In clinical IVF, management of the menstrual cycle (termed, controlled ovarian hyperstimulation) typically involves downregulation of endogenous gonadotropin production followed by the administration of gonadotropins (FSH, LH) at supraphysiological levels to stimulate the growth of multiple follicles, with ovulation induction initiated when follicles are deemed fully developed. It is commonly believed that the frequency of meiotically immature oocytes, mature oocytes (metaphase II, MII) with developmentally lethal aneuploidies, and a large proportion of developmentally incompetent embryos with major chromosomal defects, is increased with ovarian hyperstimulation when compared to levels observed in natural (mono-ovulatory) cycles. While this increase is usually attributed to adverse intrafollicular physiology or biochemistry associated with exogenous stimulation, the identification of defects in specific molecular processes or signaling pathways that adversely compromise developmental competence has remained elusive (for reviews: Van Blerkom and Trout, 2007, Van Blerkom, 2009a, Van Blerkom, in press).
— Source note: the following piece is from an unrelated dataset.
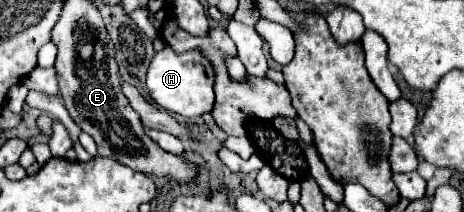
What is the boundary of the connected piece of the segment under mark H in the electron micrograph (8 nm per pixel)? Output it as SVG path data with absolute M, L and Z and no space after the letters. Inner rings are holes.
M168 45L158 51L148 67L146 87L150 93L150 99L162 107L164 111L178 113L184 117L198 117L204 113L210 113L214 105L214 71L210 69L210 63L202 57L198 51L190 53L174 53Z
The development of selection schemes to identify competent human oocytes and embryos has been a common theme in IVF research since it was first introduced for infertility treatment over 30 years ago, and until recently, morphological characteristics of embryo performance in vitro have been the primary determinants. More recently, various types of high-resolution spectrophometric methods that provide a molecular profile of the follicular fluid to which the oocyte is exposed prior to ovulation, and molecular signatures of metabolites in spent embryo culture medium, have been introduced as potential noninvasive means for competence assessment. However, the power of these analytical methods has yet to be demonstrated by significant improvements in outcome (Van Blerkom, in press). The need for a more detailed understanding of the etiologies of maturation and fertilization failure for the oocyte, and early demise for the embryo is not merely one of academic curiosity. Indeed, it has become a necessity in some counties owing to legal limitations on the number of oocytes that can be inseminated and embryos returned to the patient, and in some instances, the stage of embryogenesis at which transfers can be performed (Benagiano and Gianaroli, 2004, Gerris and DeSutter, 2009). Where no legal mandates exist, many IVF programs have imposed similar limits on embryo transfers. These limitations are part of a collective, worldwide consensus in the clinical IVF field that the potential for higher order gestations has to be reduced. One of the foremost trends in this regard has been a transition from the transfer of multiple preimplantation stage embryos to the replacement of a single embryo. However, morphological, behavioral and biochemical characteristics can be of limited predictive value even when culture is extended, as evidenced by multiple gestations with embryos characterized as stage-inappropriate at the time of transfer, or where performance in vitro was considered suboptimal and likely inconsistent with an ongoing pregnancy. The limited predictive value of current competence assessments has stimulated new avenues of investigation based on the cell biology of the human oocyte and its relationship to the heterogeneous developmental ability of the human embryo. It is in this context that mitochondria have emerged as a major focus of research.